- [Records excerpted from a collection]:
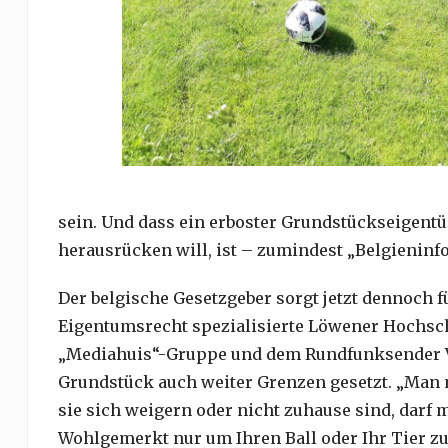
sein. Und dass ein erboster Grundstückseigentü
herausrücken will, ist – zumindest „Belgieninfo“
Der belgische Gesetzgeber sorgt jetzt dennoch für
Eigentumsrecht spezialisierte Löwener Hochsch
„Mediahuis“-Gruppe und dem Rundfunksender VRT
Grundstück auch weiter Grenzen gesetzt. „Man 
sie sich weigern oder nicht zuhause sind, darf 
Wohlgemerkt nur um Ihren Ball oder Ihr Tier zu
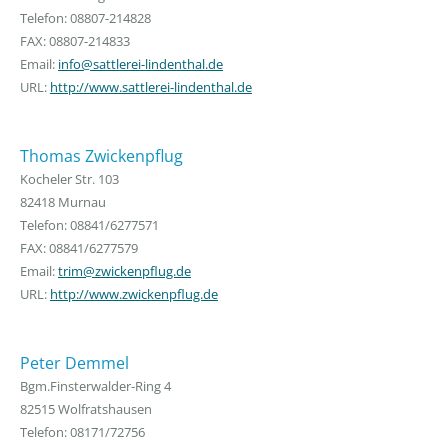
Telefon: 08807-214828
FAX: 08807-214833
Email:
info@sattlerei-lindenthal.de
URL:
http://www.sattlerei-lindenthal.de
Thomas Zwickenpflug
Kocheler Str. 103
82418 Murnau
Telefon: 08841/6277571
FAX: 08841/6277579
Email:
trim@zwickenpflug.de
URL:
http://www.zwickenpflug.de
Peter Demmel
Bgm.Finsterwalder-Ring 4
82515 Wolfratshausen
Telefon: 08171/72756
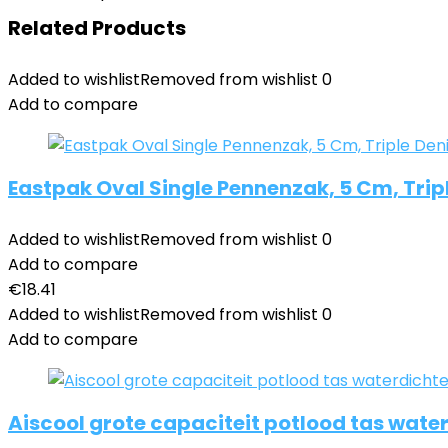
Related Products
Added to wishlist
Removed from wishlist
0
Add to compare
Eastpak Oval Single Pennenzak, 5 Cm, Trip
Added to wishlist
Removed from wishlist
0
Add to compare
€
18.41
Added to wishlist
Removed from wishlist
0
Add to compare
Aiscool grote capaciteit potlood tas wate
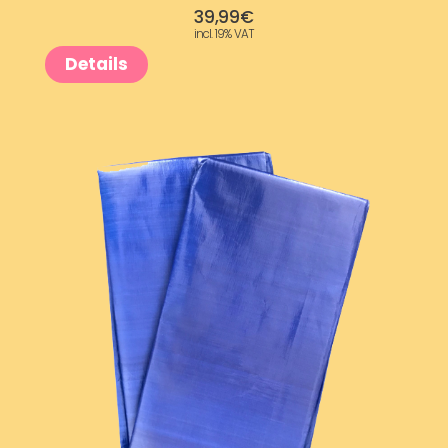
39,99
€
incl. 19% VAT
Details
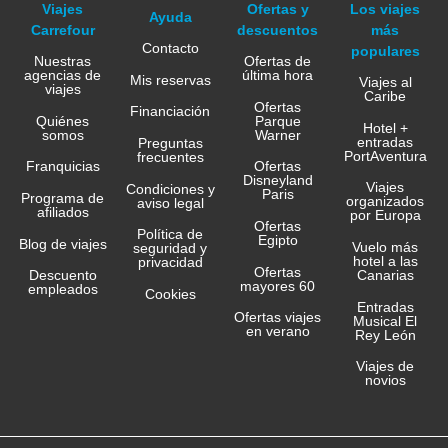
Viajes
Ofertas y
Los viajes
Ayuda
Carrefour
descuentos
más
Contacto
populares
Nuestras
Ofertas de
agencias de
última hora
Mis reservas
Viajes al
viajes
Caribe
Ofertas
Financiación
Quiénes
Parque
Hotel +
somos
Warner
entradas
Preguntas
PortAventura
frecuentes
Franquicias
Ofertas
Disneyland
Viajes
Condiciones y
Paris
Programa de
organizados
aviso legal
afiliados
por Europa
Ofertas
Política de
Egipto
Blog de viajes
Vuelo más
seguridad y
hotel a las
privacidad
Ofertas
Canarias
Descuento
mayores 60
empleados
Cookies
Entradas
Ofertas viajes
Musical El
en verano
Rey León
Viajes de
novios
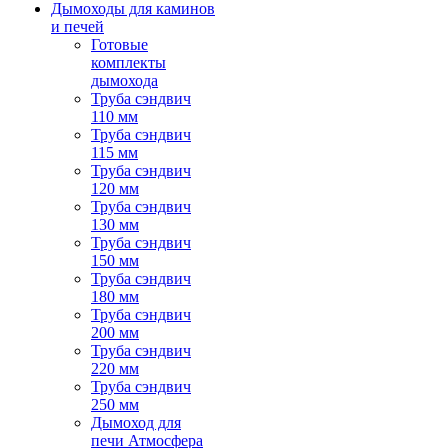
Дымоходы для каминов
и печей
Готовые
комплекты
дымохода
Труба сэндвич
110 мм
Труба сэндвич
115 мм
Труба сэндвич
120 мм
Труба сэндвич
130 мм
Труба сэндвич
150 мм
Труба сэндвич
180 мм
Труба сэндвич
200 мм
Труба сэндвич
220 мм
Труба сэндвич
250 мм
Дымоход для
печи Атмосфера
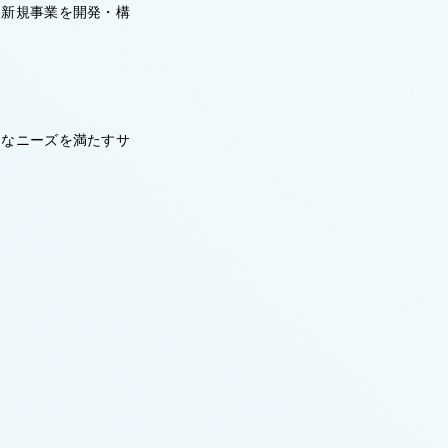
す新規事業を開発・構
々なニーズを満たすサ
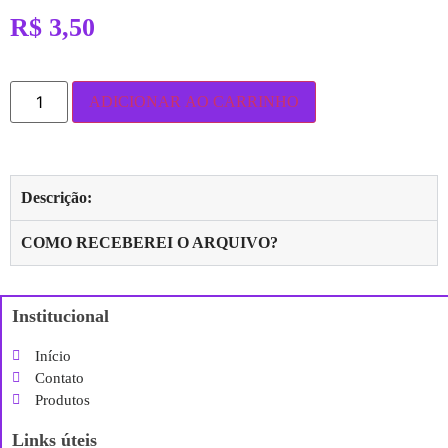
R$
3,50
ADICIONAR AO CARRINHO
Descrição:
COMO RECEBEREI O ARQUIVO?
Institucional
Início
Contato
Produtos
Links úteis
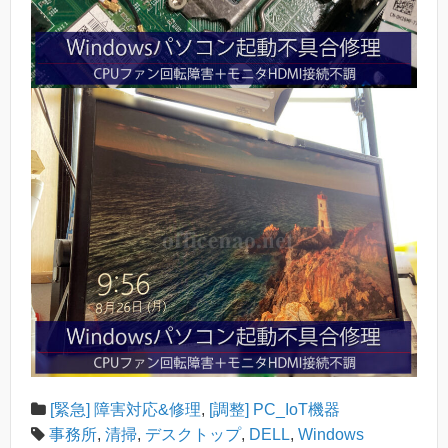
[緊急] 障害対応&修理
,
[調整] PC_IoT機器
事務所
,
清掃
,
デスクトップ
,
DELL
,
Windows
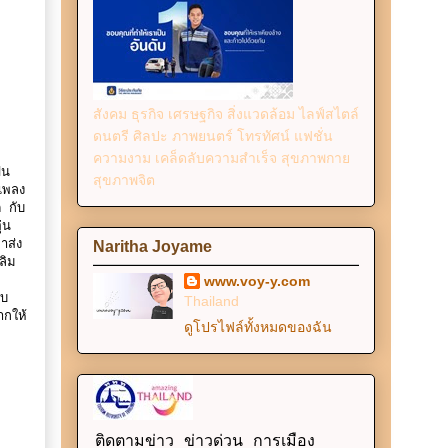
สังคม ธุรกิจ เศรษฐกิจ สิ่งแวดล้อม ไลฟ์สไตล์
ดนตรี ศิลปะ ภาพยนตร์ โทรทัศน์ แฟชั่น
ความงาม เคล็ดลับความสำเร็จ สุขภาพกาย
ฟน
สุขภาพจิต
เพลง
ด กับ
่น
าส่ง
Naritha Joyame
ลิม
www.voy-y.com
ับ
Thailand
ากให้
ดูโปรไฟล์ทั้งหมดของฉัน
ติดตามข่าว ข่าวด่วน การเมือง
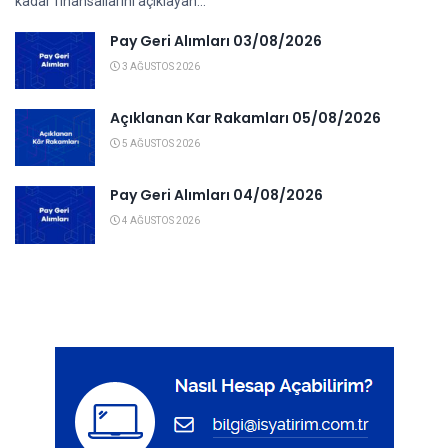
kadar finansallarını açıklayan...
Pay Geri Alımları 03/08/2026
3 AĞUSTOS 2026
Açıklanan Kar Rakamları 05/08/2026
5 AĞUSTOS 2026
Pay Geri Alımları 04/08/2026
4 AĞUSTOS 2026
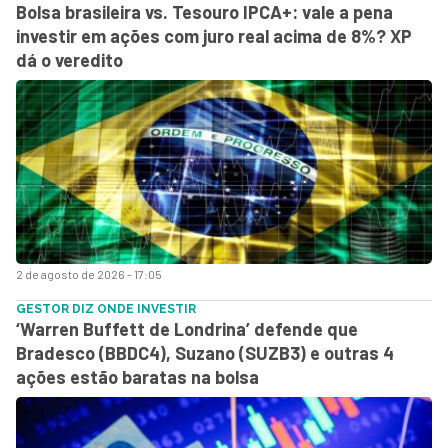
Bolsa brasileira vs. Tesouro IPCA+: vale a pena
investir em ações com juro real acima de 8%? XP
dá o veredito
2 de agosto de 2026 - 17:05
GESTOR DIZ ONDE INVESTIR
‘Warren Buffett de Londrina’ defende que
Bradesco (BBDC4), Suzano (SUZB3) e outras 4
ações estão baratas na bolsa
==
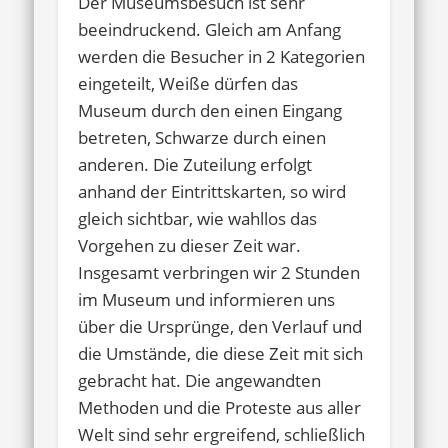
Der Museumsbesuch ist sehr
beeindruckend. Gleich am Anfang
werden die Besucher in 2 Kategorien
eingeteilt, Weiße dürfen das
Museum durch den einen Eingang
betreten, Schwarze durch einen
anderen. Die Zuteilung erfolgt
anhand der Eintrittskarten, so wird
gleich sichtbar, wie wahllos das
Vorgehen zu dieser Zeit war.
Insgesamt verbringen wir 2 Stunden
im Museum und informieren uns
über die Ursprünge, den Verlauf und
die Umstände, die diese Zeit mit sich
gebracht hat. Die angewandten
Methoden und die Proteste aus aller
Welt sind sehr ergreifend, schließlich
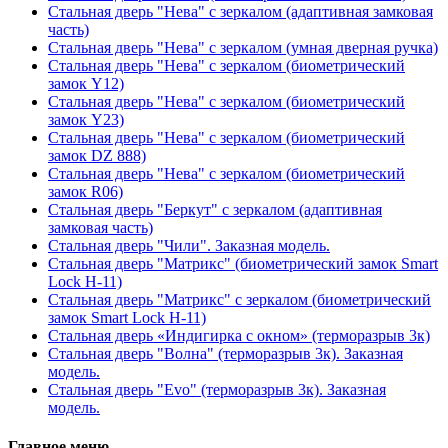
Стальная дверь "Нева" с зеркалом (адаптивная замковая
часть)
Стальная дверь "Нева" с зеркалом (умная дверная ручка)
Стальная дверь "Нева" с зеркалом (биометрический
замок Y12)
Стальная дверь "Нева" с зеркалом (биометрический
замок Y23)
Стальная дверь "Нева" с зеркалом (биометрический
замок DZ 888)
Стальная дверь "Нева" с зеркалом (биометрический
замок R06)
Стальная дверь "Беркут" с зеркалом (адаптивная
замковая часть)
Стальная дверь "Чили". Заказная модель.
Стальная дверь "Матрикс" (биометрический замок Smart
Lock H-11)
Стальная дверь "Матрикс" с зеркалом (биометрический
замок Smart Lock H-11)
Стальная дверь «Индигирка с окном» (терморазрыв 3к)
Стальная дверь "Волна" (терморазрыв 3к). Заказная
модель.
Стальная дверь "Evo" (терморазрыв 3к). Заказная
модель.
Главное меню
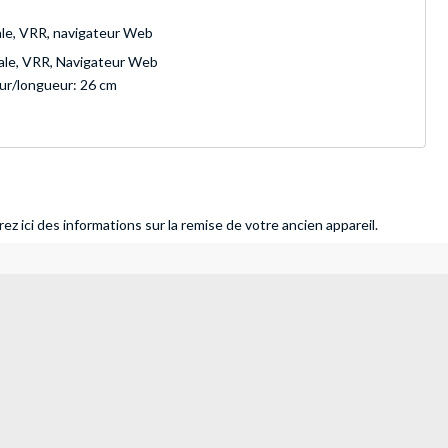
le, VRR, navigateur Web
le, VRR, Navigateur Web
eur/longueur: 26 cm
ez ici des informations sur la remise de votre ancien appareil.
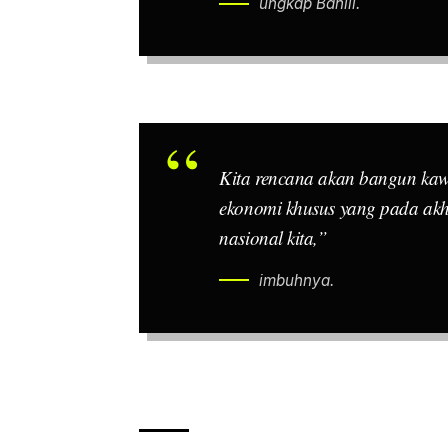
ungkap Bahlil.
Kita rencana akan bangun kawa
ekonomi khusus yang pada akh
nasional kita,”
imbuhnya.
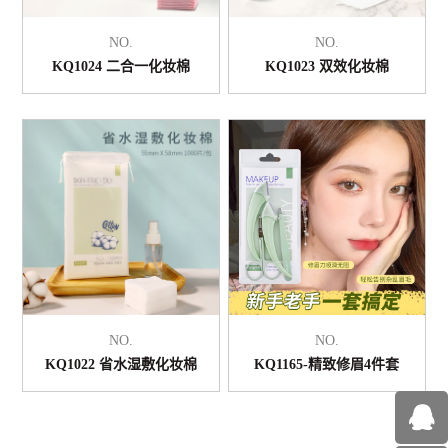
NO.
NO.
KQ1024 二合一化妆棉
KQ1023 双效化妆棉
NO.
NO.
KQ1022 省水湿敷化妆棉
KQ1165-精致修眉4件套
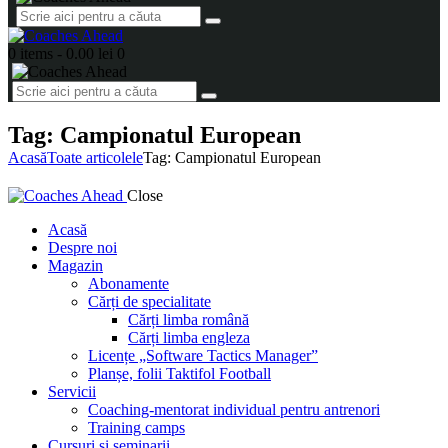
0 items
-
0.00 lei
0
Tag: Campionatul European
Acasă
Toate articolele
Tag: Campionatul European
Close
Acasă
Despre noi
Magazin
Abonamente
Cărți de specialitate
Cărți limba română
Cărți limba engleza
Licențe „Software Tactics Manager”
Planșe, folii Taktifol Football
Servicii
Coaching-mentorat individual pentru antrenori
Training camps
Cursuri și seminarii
---
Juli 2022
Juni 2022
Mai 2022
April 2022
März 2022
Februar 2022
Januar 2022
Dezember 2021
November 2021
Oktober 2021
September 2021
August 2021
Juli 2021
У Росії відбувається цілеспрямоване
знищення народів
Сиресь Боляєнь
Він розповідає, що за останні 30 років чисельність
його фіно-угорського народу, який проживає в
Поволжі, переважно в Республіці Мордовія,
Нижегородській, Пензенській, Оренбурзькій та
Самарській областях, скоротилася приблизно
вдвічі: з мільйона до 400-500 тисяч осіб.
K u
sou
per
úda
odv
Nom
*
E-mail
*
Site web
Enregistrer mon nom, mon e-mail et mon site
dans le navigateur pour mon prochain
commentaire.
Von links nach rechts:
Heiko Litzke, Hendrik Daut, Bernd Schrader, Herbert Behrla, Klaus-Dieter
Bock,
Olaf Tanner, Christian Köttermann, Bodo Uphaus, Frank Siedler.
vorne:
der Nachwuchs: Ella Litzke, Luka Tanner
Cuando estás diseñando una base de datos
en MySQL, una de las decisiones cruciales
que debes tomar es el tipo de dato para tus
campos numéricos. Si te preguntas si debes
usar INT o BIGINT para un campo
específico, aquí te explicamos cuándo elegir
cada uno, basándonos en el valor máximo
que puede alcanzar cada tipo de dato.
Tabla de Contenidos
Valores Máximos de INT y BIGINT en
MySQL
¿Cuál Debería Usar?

- [Job item]: Every line that contains the string "debes" should be copied from the records.

- [Solution to the problem]:
que debes tomar es el tipo de dato para tus
campos numéricos. Si te preguntas si debes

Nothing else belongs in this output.